重置孤儿任务则是考虑在调度过程可能因为各种异常情况，如调度器进程突然中止或者没有没有执行器执行任务，就会产生无法继续执行的孤儿任务，这种任务将会在下一次调度前进行回收并再次调度

接下来就进入schedulerJob了，我们直接来看核心方法

   def _execute(self):
       self.logger.info("Starting the scheduler")
       # 打开锁，对表连接进行独占
       pessimistic_connection_handling()

       logging.basicConfig(level=logging.DEBUG)

       # dag可以被一些执行器pickle序列化，以便更容易地远程执行
       pickle_dags = False
       if self.do_pickle and self.executor.__class__ not in \
               (executors.LocalExecutor, executors.SequentialExecutor):
           pickle_dags = True

       # Use multiple processes to parse and generate tasks for the
       # DAGs in parallel. By processing them in separate processes,
       # we can get parallelism and isolation from potentially harmful
       # user code.
       
# some log 

       # Build up a list of Python files that could contain DAGs
       self.logger.info("Searching for files in {}".format(self.subdir))
       # 遍历目录并查找python文件
       known_file_paths = list_py_file_paths(self.subdir)
       self.logger.info("There are {} files in {}"
                        .format(len(known_file_paths), self.subdir))

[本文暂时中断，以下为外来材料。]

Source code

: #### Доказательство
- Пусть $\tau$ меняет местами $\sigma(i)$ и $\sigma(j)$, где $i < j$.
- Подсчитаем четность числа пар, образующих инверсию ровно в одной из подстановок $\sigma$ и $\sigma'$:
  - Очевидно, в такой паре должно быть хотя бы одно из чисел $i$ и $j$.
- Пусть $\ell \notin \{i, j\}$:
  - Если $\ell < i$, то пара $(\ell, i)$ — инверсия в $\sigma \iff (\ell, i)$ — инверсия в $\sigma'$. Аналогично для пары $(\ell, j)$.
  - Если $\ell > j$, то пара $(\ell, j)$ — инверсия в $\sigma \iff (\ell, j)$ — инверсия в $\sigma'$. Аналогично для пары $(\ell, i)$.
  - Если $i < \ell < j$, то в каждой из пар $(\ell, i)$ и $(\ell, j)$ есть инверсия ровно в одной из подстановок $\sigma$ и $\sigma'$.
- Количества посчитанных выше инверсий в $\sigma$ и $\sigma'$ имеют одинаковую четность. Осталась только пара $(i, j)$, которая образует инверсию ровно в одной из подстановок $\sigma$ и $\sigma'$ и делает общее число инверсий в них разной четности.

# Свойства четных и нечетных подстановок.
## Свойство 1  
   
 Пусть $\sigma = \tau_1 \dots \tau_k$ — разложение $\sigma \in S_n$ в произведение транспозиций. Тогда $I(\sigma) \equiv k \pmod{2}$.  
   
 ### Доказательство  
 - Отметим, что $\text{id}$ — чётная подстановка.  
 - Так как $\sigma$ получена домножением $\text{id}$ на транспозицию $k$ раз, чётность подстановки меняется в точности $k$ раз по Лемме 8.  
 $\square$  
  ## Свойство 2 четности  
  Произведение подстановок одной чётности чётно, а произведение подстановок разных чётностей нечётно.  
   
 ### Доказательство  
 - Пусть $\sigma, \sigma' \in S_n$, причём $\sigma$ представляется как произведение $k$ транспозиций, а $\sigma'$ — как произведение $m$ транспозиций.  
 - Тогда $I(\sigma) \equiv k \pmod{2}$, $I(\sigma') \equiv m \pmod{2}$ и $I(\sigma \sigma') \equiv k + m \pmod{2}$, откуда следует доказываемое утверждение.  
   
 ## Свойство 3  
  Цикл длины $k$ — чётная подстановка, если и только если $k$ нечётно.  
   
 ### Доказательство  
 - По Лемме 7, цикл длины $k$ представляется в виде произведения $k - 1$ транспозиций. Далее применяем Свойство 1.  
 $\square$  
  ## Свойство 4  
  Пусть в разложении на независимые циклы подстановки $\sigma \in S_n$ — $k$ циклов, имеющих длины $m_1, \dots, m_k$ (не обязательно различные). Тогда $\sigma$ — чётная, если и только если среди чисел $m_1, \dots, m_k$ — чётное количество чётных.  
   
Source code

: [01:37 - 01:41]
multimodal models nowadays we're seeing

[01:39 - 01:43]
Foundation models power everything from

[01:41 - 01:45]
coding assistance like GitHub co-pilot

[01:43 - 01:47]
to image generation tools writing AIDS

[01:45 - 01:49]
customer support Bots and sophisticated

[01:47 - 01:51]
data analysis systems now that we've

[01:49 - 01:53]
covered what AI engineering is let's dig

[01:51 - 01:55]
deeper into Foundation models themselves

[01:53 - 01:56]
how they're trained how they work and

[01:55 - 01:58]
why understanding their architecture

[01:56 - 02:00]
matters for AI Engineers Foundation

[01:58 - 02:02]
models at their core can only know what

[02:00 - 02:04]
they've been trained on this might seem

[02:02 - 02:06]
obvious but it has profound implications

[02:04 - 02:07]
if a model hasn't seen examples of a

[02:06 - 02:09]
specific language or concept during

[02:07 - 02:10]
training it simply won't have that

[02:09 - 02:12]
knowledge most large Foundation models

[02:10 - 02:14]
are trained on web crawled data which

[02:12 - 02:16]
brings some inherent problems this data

       def processor_factory(file_path, log_file_path):
           return DagFileProcessor(file_path,
                                   pickle_dags,
                                   self.dag_ids,
                                   log_file_path)
# 核心的方法，处理dag，将文件转换成dag
       processor_manager = DagFileProcessorManager(self.subdir,
                                                   known_file_paths,
                                                   self.max_threads,
                                                   self.file_process_interval,
                                                   self.child_process_log_directory,
                                                   self.num_runs,
                                                   processor_factory)

       # 执行调度
       try:
           self._execute_helper(processor_manager)
       finally:
           self.logger.info("Exited execute loop")


           # 到这里调度结束，杀死子进程并退出
           pids_to_kill = processor_manager.get_all_pids()
           if len(pids_to_kill) > 0:
               # First try SIGTERM
               this_process = psutil.Process(os.getpid())
               
               # 只检查子进程以确保因为子进程死亡但是进程ID被重用导致杀死错误进程的情况
               child_processes = [x for x in this_process.children(recursive=True)
                                  if x.is_running() and x.pid in pids_to_kill]
               for child in child_processes:
                   self.logger.info("Terminating child PID: {}".format(child.pid))
                   child.terminate()
               timeout = 5
               self.logger.info("Waiting up to {}s for processes to exit..."
                                .format(timeout))
               # 等待进程被中止
               try:
                   psutil.wait_procs(child_processes, timeout)
               except psutil.TimeoutExpired:
                   self.logger.debug("Ran out of time while waiting for "
                                     "processes to exit")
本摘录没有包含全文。